Can big data help us determine the optimal dose, timing, or drug combination for treating cancer patients? To answer this question, Orit Lavi (NCI) is exploring how redundancy causes problems in chemotherapy. Redundant elements are those that act in the same biologic or dynamic manner and can compensate for each other if necessary. For example, targeting an oncogene by inhibiting one of its transcriptional activators is useless if there are other activators that can take over. She argues that the integrated computational approaches of mathematical modeling and statistical analysis of information—on tumor heterogeneity, drug resistance, and redundant functions—may enable us to determine the optimal course of treatment.
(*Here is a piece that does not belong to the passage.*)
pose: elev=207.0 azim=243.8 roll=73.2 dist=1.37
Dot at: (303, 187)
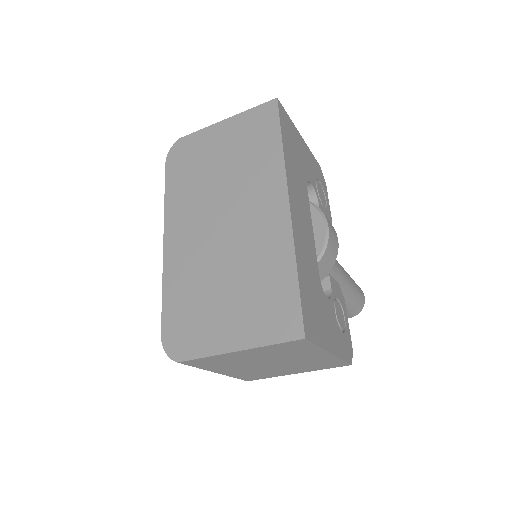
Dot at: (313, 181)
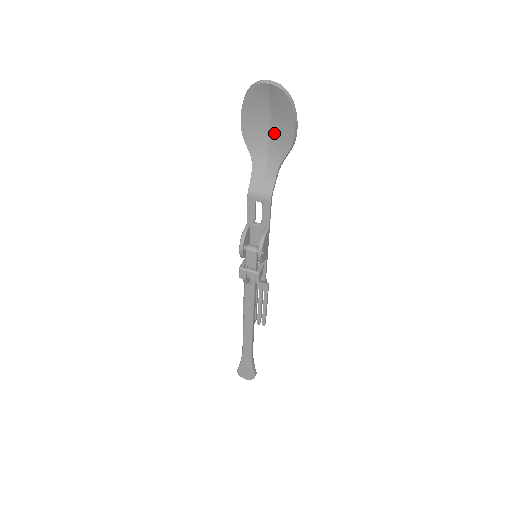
FARE Award winner Jessica Petrick (NCI) studies the relationship between weight changes during a person’s lifetime and two types of cancer that have been increasing: esophageal and gastric cardia adenocarcinoma. Using data from two large cancer cohort studies, Petrick found that individuals who were overweight as young adults and obese later in life were at the highest risk for these cancers. Future work may look into whether weight gain between childhood and young adulthood has any effect on cancer risk.
The “Making Sense of Greek Letters and Too Many Numbers in the Age of Big Data” session was chaired by Stephen Chanock (NCI).